DATA ROWS

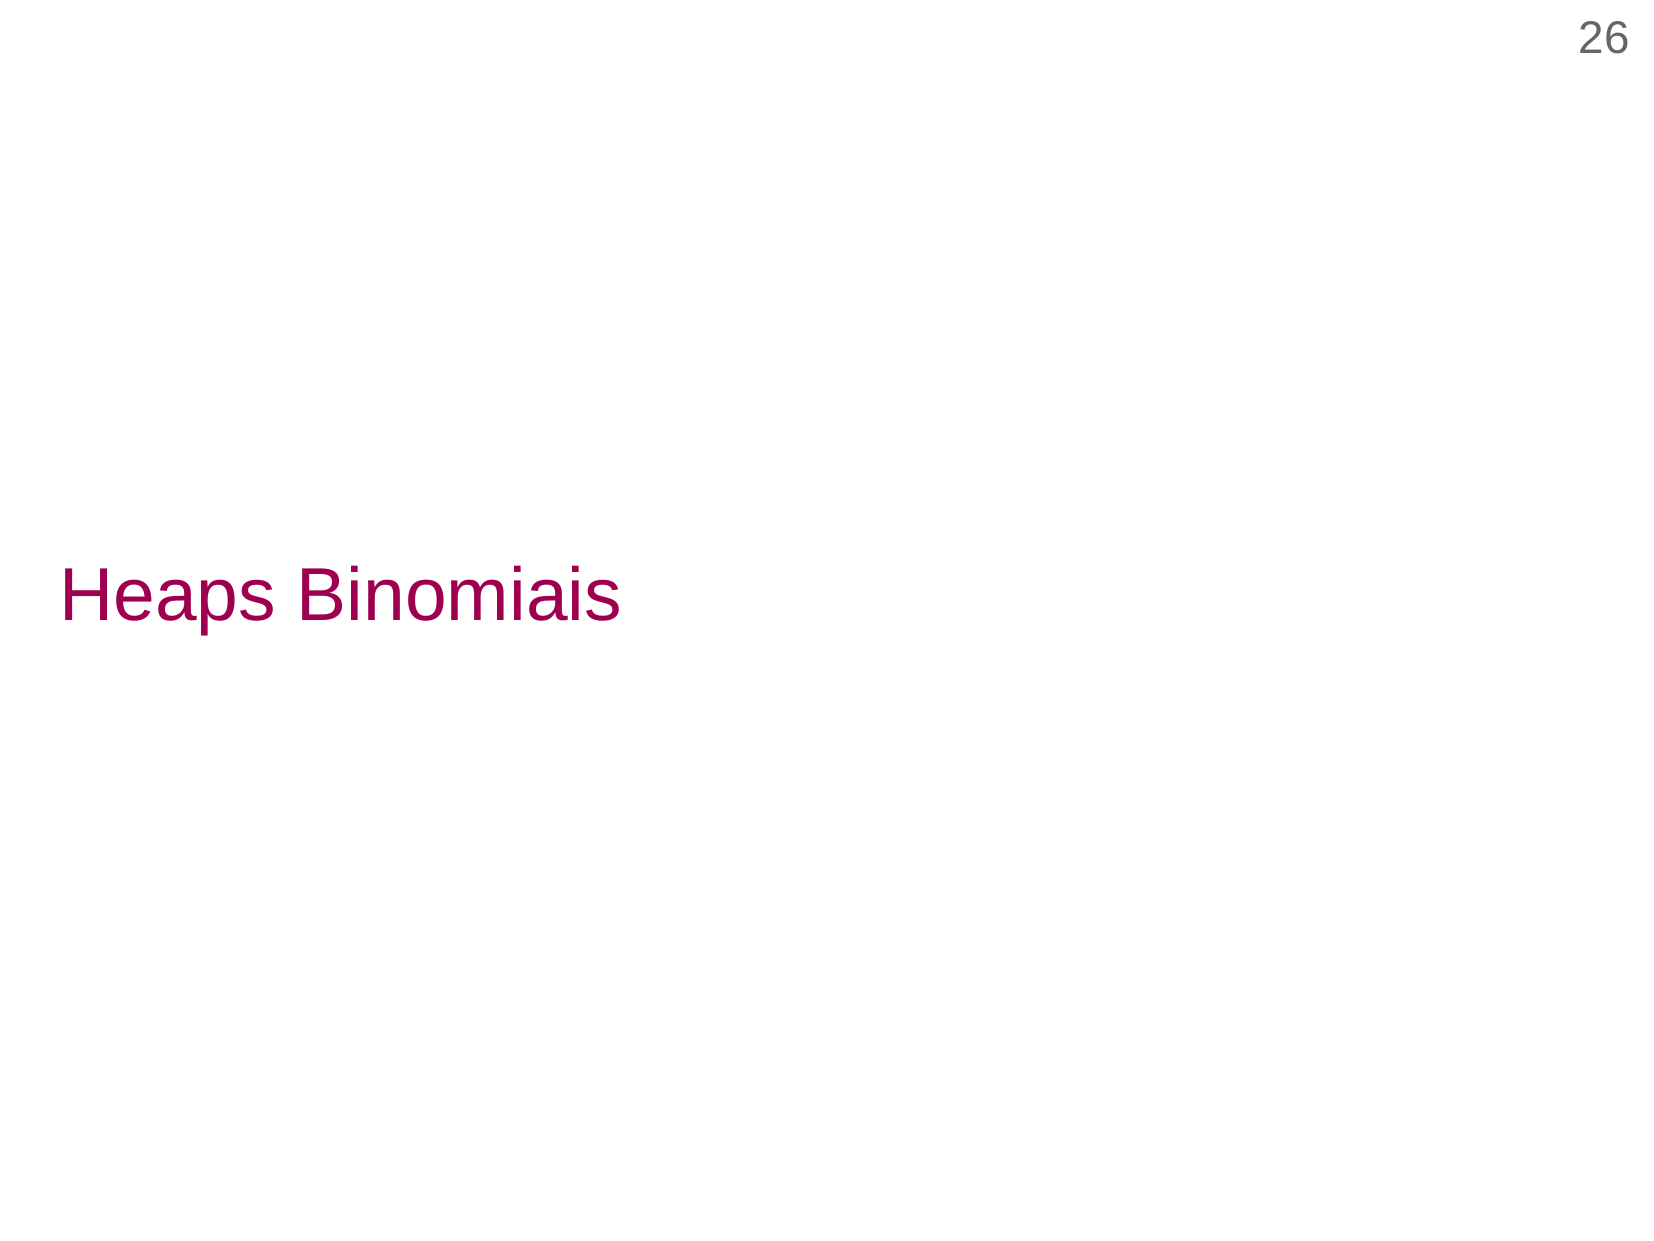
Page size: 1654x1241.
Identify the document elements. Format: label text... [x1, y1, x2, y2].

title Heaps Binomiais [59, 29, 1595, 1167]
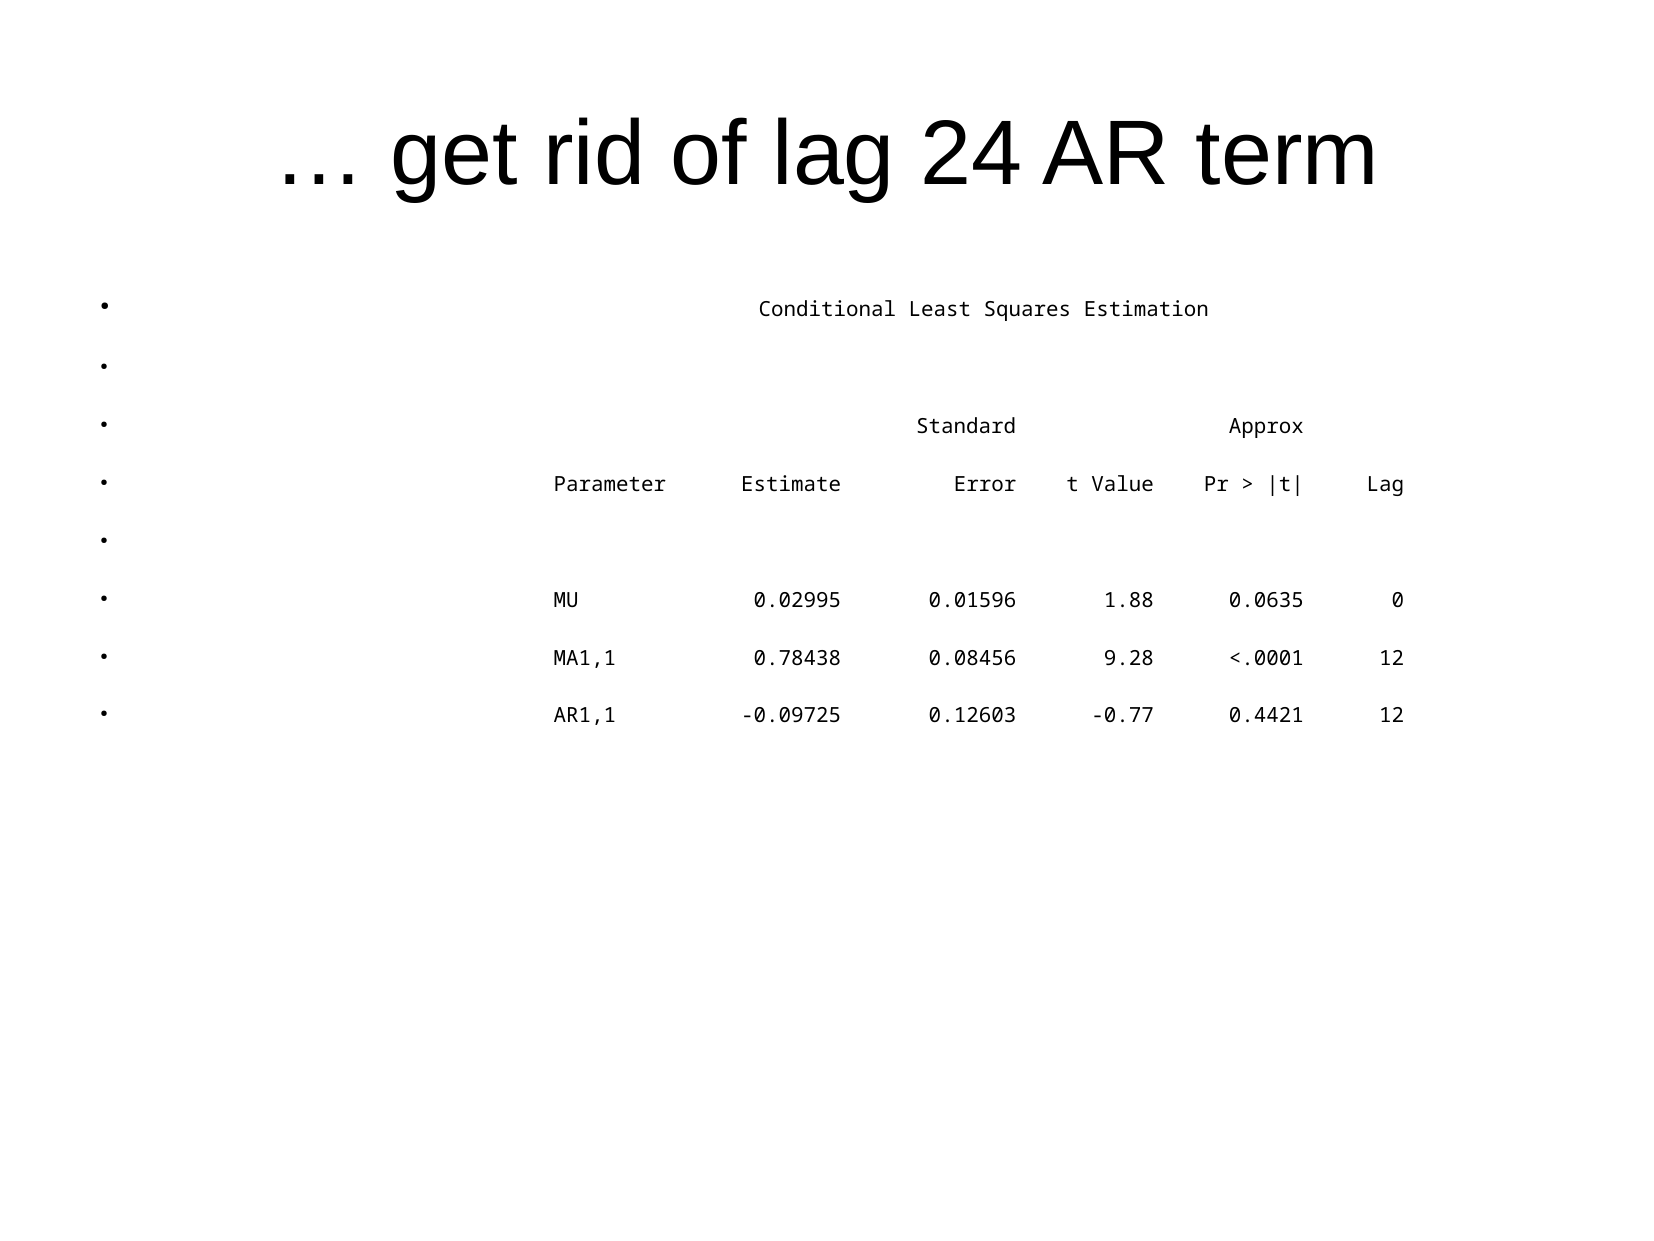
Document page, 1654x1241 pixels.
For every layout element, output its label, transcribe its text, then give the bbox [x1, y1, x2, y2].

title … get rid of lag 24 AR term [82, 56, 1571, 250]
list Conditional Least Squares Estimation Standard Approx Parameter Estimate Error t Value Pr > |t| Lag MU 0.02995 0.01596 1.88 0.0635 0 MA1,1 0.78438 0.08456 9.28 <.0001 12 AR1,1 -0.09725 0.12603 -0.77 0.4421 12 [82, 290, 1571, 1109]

REQUIREMENTS
Reproduce every line of the items above word for word, omitting the pictures.

SOLUTION TO THIS EXERCISE
Page size: 1654x1241.
Identify the document elements. Format: label text... [x1, y1, x2, y2].

title Heaps Binomiais [59, 29, 1595, 1167]
Document page, 1654x1241 pixels.
For every layout element, output its label, transcribe its text, then give the bbox [x1, y1, x2, y2].

title … get rid of lag 24 AR term [82, 56, 1571, 250]
list Conditional Least Squares Estimation Standard Approx Parameter Estimate Error t Value Pr > |t| Lag MU 0.02995 0.01596 1.88 0.0635 0 MA1,1 0.78438 0.08456 9.28 <.0001 12 AR1,1 -0.09725 0.12603 -0.77 0.4421 12 [82, 290, 1571, 1109]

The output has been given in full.